The task>
Give back the line below containing "thumb mcp: (783, 411)" and every later line, exactly.

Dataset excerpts
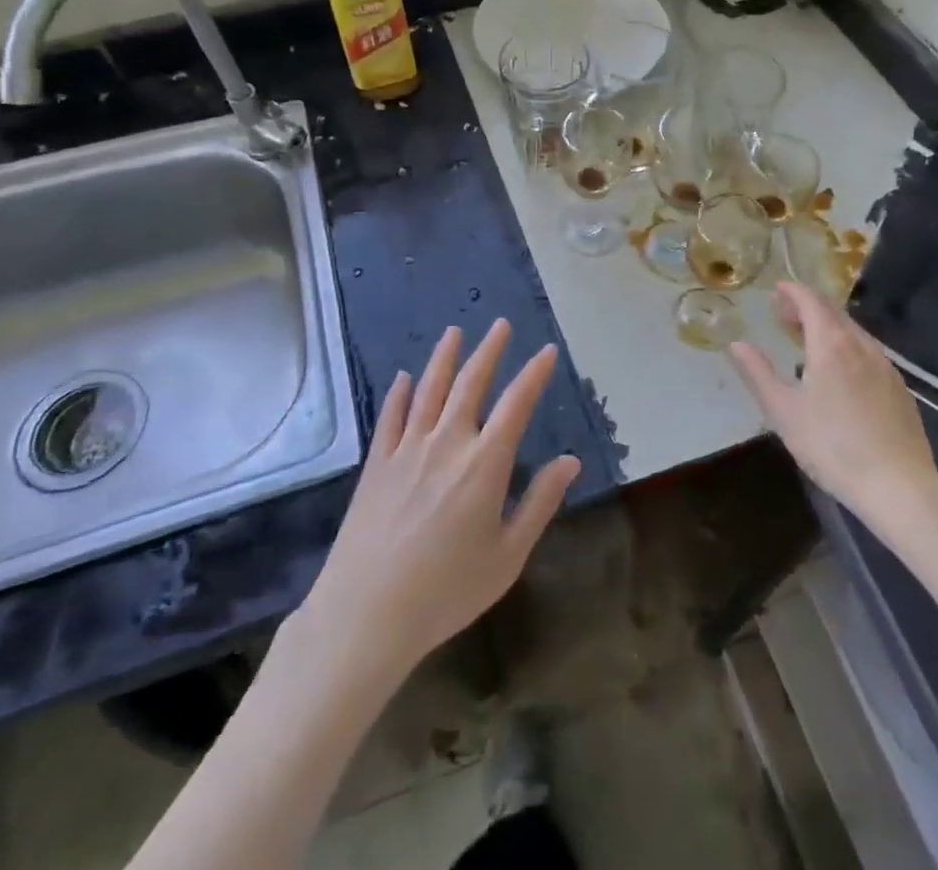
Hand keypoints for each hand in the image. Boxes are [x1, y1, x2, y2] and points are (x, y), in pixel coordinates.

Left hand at [299, 320, 580, 681]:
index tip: (547, 350)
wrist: (366, 614)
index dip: (534, 374)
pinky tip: (403, 377)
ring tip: (454, 332)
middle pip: (470, 383)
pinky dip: (399, 393)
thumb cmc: (446, 591)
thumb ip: (540, 503)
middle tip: (500, 324)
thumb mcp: (508, 556)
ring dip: (444, 358)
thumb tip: (571, 461)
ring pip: (428, 389)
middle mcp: (447, 442)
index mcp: (484, 463)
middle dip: (489, 350)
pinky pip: (390, 416)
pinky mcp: (376, 463)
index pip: (516, 404)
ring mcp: (406, 449)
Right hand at [728, 282, 937, 522]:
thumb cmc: (832, 446)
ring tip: (807, 340)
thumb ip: (758, 373)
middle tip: (784, 314)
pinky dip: (847, 346)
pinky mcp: (900, 389)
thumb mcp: (783, 411)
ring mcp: (885, 367)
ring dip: (827, 327)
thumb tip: (736, 344)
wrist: (899, 486)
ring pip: (853, 333)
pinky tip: (841, 370)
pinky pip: (868, 353)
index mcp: (831, 345)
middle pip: (833, 313)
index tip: (777, 289)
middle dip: (807, 308)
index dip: (792, 292)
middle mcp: (861, 346)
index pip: (811, 302)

Solution>
thumb mcp: (783, 411)
ring mcp: (885, 367)
ring dip: (827, 327)
thumb tip: (736, 344)
wrist: (899, 486)
ring pip: (853, 333)
pinky tip: (841, 370)
pinky pip: (868, 353)
index mcp: (831, 345)
middle pip: (833, 313)
index tip: (777, 289)
middle dip: (807, 308)
index dip: (792, 292)
middle mcp: (861, 346)
index pip: (811, 302)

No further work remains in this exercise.